Request: Please print the records below exactly as they are.

*** Opening of The data ***

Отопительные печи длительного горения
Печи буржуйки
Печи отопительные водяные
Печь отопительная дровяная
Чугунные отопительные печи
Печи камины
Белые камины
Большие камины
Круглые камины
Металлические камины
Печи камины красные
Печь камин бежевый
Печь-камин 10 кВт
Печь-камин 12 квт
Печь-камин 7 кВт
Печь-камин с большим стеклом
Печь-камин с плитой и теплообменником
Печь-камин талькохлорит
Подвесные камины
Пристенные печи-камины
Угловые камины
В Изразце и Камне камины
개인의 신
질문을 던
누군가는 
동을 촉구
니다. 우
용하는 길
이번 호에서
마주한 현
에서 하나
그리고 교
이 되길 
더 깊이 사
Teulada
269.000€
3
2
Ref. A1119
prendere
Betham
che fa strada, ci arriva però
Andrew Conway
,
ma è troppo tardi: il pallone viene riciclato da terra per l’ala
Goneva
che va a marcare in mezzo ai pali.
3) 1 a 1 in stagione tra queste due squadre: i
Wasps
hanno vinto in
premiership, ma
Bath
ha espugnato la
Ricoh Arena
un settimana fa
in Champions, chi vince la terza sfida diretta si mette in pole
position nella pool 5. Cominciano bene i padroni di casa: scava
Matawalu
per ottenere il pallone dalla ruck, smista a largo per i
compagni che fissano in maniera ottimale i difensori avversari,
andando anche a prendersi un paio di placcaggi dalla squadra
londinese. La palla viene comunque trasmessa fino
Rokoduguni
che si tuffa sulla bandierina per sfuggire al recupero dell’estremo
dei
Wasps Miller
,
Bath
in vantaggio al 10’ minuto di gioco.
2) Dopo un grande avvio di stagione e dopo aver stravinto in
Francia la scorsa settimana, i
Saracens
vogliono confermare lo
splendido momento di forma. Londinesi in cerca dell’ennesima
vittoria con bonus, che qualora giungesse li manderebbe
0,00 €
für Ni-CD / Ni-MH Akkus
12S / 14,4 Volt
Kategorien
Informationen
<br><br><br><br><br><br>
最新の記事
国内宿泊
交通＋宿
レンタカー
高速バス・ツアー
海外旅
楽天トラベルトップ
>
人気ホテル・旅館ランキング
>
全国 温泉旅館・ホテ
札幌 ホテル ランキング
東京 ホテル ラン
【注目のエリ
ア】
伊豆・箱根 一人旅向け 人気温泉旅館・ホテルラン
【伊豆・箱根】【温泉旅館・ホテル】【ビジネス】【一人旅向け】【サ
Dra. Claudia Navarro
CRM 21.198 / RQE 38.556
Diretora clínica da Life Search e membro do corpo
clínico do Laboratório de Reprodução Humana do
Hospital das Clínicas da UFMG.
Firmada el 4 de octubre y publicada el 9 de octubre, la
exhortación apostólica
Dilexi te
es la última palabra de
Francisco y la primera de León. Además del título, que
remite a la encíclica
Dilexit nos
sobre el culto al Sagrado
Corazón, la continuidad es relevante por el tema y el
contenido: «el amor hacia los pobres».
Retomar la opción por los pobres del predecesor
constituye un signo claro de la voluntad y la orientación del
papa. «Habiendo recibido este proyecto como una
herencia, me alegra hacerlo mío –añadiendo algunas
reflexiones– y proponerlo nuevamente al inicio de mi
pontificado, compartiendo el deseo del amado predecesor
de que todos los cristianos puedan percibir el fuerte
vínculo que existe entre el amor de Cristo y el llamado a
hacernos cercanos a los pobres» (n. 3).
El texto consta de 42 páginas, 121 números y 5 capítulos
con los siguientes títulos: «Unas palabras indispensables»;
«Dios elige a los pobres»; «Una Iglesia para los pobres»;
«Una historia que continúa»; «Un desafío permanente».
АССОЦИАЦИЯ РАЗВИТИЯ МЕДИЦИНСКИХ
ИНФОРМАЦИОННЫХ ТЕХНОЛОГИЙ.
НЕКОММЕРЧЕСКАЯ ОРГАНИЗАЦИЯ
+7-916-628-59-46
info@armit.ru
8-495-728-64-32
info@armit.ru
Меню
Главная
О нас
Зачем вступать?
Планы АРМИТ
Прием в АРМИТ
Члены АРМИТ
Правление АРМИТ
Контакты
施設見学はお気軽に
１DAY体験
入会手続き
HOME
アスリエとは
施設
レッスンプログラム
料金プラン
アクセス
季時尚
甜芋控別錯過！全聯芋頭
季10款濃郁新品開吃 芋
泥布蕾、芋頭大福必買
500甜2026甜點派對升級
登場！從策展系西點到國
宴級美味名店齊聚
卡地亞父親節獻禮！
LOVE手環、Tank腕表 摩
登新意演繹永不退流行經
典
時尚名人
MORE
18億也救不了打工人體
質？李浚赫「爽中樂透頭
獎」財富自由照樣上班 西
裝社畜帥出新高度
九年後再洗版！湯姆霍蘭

*** Close of The data ***

Task output:
Отопительные печи длительного горения
Печи буржуйки
Печи отопительные водяные
Печь отопительная дровяная
Чугунные отопительные печи
Печи камины
Белые камины
Большие камины
Круглые камины
Металлические камины
Печи камины красные
Печь камин бежевый
Печь-камин 10 кВт
Печь-камин 12 квт
Печь-камин 7 кВт
Печь-камин с большим стеклом
Печь-камин с плитой и теплообменником
Печь-камин талькохлорит
Подвесные камины
Пристенные печи-камины
Угловые камины
В Изразце и Камне камины
개인의 신
질문을 던
누군가는 
동을 촉구
니다. 우
용하는 길
이번 호에서
마주한 현
에서 하나
그리고 교
이 되길 
더 깊이 사
Teulada
269.000€
3
2
Ref. A1119
prendere
Betham
che fa strada, ci arriva però
Andrew Conway
,
ma è troppo tardi: il pallone viene riciclato da terra per l’ala
Goneva
che va a marcare in mezzo ai pali.
3) 1 a 1 in stagione tra queste due squadre: i
Wasps
hanno vinto in
premiership, ma
Bath
ha espugnato la
Ricoh Arena
un settimana fa
in Champions, chi vince la terza sfida diretta si mette in pole
position nella pool 5. Cominciano bene i padroni di casa: scava
Matawalu
per ottenere il pallone dalla ruck, smista a largo per i
compagni che fissano in maniera ottimale i difensori avversari,
andando anche a prendersi un paio di placcaggi dalla squadra
londinese. La palla viene comunque trasmessa fino
Rokoduguni
che si tuffa sulla bandierina per sfuggire al recupero dell’estremo
dei
Wasps Miller
,
Bath
in vantaggio al 10’ minuto di gioco.
2) Dopo un grande avvio di stagione e dopo aver stravinto in
Francia la scorsa settimana, i
Saracens
vogliono confermare lo
splendido momento di forma. Londinesi in cerca dell’ennesima
vittoria con bonus, che qualora giungesse li manderebbe
0,00 €
für Ni-CD / Ni-MH Akkus
12S / 14,4 Volt
Kategorien
Informationen
<br><br><br><br><br><br>
最新の記事
国内宿泊
交通＋宿
レンタカー
高速バス・ツアー
海外旅
楽天トラベルトップ
>
人気ホテル・旅館ランキング
>
全国 温泉旅館・ホテ
札幌 ホテル ランキング
東京 ホテル ラン
【注目のエリ
ア】
伊豆・箱根 一人旅向け 人気温泉旅館・ホテルラン
【伊豆・箱根】【温泉旅館・ホテル】【ビジネス】【一人旅向け】【サ
Dra. Claudia Navarro
CRM 21.198 / RQE 38.556
Diretora clínica da Life Search e membro do corpo
clínico do Laboratório de Reprodução Humana do
Hospital das Clínicas da UFMG.
Firmada el 4 de octubre y publicada el 9 de octubre, la
exhortación apostólica
Dilexi te
es la última palabra de
Francisco y la primera de León. Además del título, que
remite a la encíclica
Dilexit nos
sobre el culto al Sagrado
Corazón, la continuidad es relevante por el tema y el
contenido: «el amor hacia los pobres».
Retomar la opción por los pobres del predecesor
constituye un signo claro de la voluntad y la orientación del
papa. «Habiendo recibido este proyecto como una
herencia, me alegra hacerlo mío –añadiendo algunas
reflexiones– y proponerlo nuevamente al inicio de mi
pontificado, compartiendo el deseo del amado predecesor
de que todos los cristianos puedan percibir el fuerte
vínculo que existe entre el amor de Cristo y el llamado a
hacernos cercanos a los pobres» (n. 3).
El texto consta de 42 páginas, 121 números y 5 capítulos
con los siguientes títulos: «Unas palabras indispensables»;
«Dios elige a los pobres»; «Una Iglesia para los pobres»;
«Una historia que continúa»; «Un desafío permanente».
АССОЦИАЦИЯ РАЗВИТИЯ МЕДИЦИНСКИХ
ИНФОРМАЦИОННЫХ ТЕХНОЛОГИЙ.
НЕКОММЕРЧЕСКАЯ ОРГАНИЗАЦИЯ
+7-916-628-59-46
info@armit.ru
8-495-728-64-32
info@armit.ru
Меню
Главная
О нас
Зачем вступать?
Планы АРМИТ
Прием в АРМИТ
Члены АРМИТ
Правление АРМИТ
Контакты
施設見学はお気軽に
１DAY体験
入会手続き
HOME
アスリエとは
施設
レッスンプログラム
料金プラン
アクセス
季時尚
甜芋控別錯過！全聯芋頭
季10款濃郁新品開吃 芋
泥布蕾、芋頭大福必買
500甜2026甜點派對升級
登場！從策展系西點到國
宴級美味名店齊聚
卡地亞父親節獻禮！
LOVE手環、Tank腕表 摩
登新意演繹永不退流行經
典
時尚名人
MORE
18億也救不了打工人體
質？李浚赫「爽中樂透頭
獎」財富自由照樣上班 西
裝社畜帥出新高度
九年後再洗版！湯姆霍蘭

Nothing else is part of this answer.